Les deux premières incursions de Margheriti derrière la caméra se firent donc à l’occasion de deux longs métrages de S.F. sortis au début des sixties : Le Vainqueur de l’espace en 1960 et cette Planète des Hommes Perdus en 1961.
Des savants basés sur Terre et sur Mars découvrent qu’une planète venant d’un autre système solaire a dérivé de son orbite et se dirige inéluctablement vers la Terre. D’après les calculs du Professeur Benson, celle-ci ne devrait pas percuter la Terre. Ce qui n’empêche pas l’armée d’envoyer des fusées de reconnaissance. À l’approche de l’orbite terrestre, la planète s’immobilise et déclenche des catastrophes climatiques. C’est alors que surgit une armada de soucoupes volantes…
Dans les années 60, le cinéma italien connaît l’une de ses meilleures périodes, son véritable âge d’or selon de nombreux spécialistes. Le cinéma d’auteur, emmené par Fellini, Rossellini et Antonioni (entre autres) engrange les récompenses et le cinéma populaire connaît un énorme succès. Péplum, guerre, aventures, horreur, western…tous les genres sont représentés et attirent de nombreux noms venant d’Angleterre ou d’Amérique, autant de stars en devenir (un certain Clint Eastwood doit sa carrière au western spaghetti) ou en fin de carrière.

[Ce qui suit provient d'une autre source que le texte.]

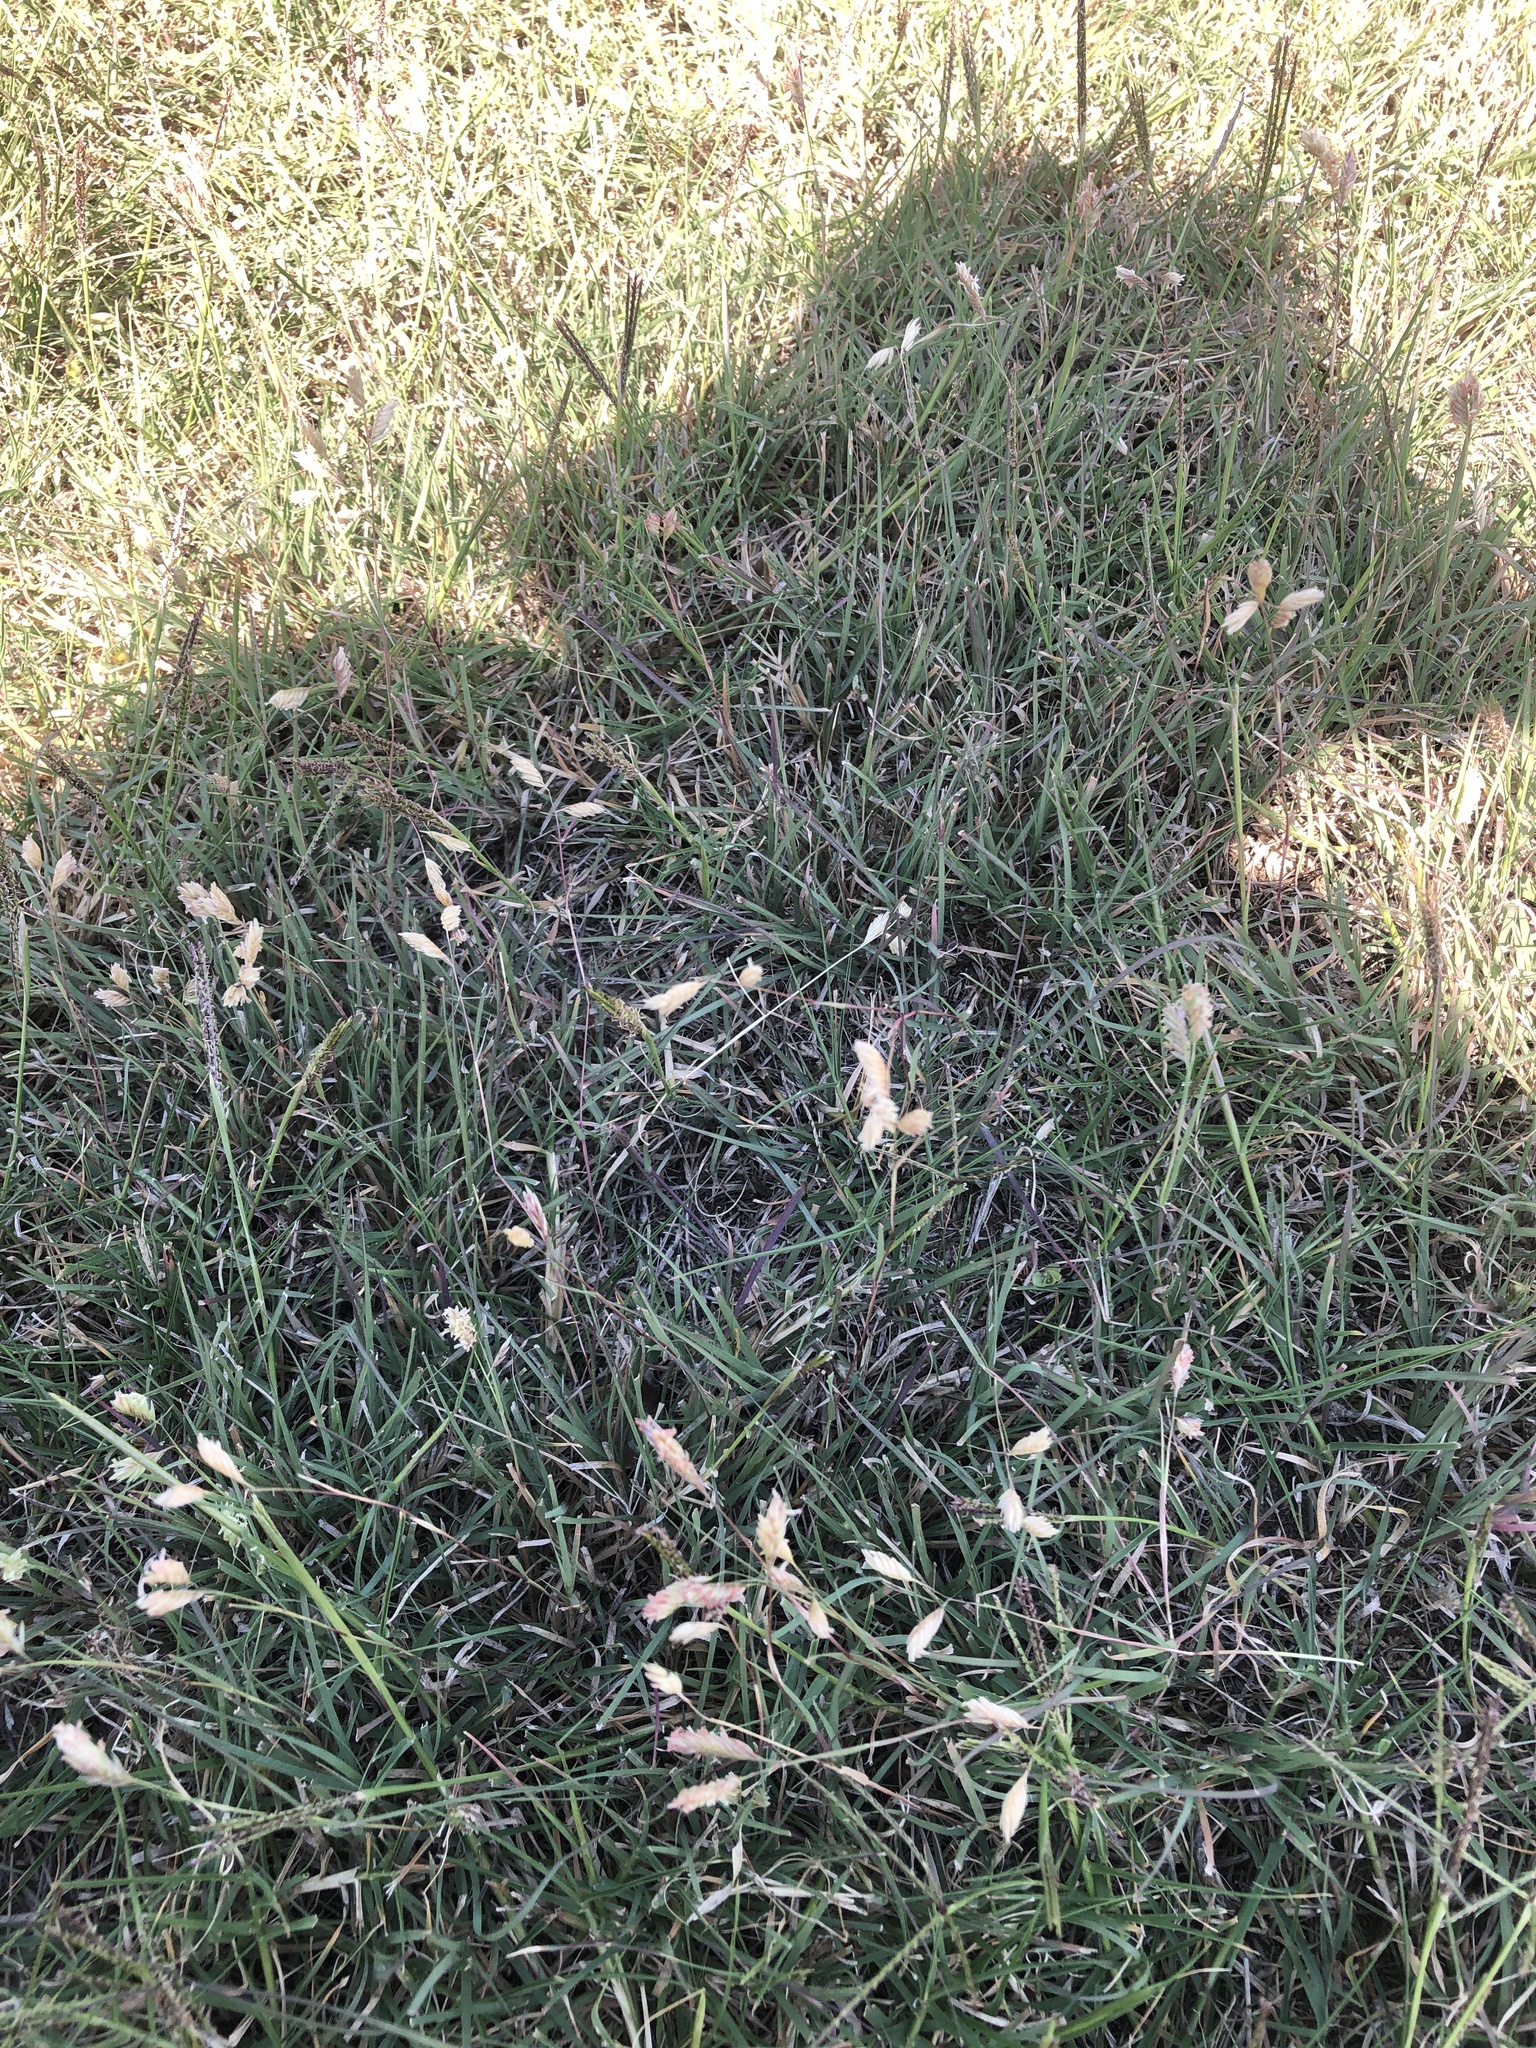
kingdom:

C’est le cas de Claude Rains qui incarne l’arrogant scientifique de La Planète des Hommes Perdus. Prolifique comédien britannique, Claude Rains fut révélé à Hollywood par un rôle où son visage ne fut dévoilé qu’à la dernière scène : l’excellent Homme Invisible de James Whale. Il enchaîna ensuite les plus grandes productions, comme Casablanca, Les aventures de Robin des Bois, Le Fantôme de l’Opéra, Le Loup-Garou et Les Enchaînés. Après son escapade italienne, on le revit notamment dans Lawrence d’Arabie avant son décès survenu en 1967.
Son personnage de savant misanthrope et irrascible, dont l’obsession le mènera à la folie, vole la vedette à une distribution un peu fade. Sa théâtralité fait merveille dans de nombreuses scènes dans lesquelles son arrogance est confrontée aux réactions de son entourage, faisant de lui un savoureux modèle de vieil illuminé malgré son tempérament plus que désagréable. Ses interventions dynamisent un ensemble qui manque un peu de relief : pendant la première partie du métrage, Margheriti et son scénariste s’attardent sur les points de vue des membres de la base face à l’arrivée proche de la planète ainsi que sur les rapports divergents entre les savants et l’armée sur la façon de régler le problème. Rien de bien nouveau sous le soleil, relation amoureuse convenue à l’appui. Le scénariste Ennio Concini part également dans des délires qui font office de remplissage, notamment par l’intermédiaire d’une secrétaire/médium dont l’utilité est loin d’être flagrante.
Là où le film se distingue surtout, c’est par son atmosphère particulière, renforcée par une bande-son travaillée et un soin apporté aux décors, qu’ils soient naturels lorsque l’action se passe sur Terre ou les très belles maquettes des scènes spatiales.
Alors que la première partie mise sur l’introspection et les considérations philosophiques, l’action bascule dans le space-opéra un peu cheap quand les forces terrestres doivent affronter une armada de soucoupes volantes venue de la mystérieuse planète qui menace la Terre. Séquences qui auraient mérité d’être un peu plus ramassée afin d’en accentuer l’efficacité. Là, c’est un peu long et pas vraiment convaincant niveau effets spéciaux.
On change encore d’ambiance avec l’intense final qui voit les héros se rendrent sur la Planète avant sa destruction afin d’en découvrir tous les secrets. Grâce à des décors impressionnants, un judicieux travail sur le couleurs sublimé par une très belle photographie, Margheriti ajoute une touche horrifique, presque gothique au climax.
La Planète des Hommes Perdus est un bon représentant de la science-fiction italienne des années 60. Assez irrégulier dans l’ensemble, le long métrage de Antonio Margheriti arrive tout de même à faire oublier ses défauts grâce aux trouvailles de sa réalisation et à la truculence de son interprète principal.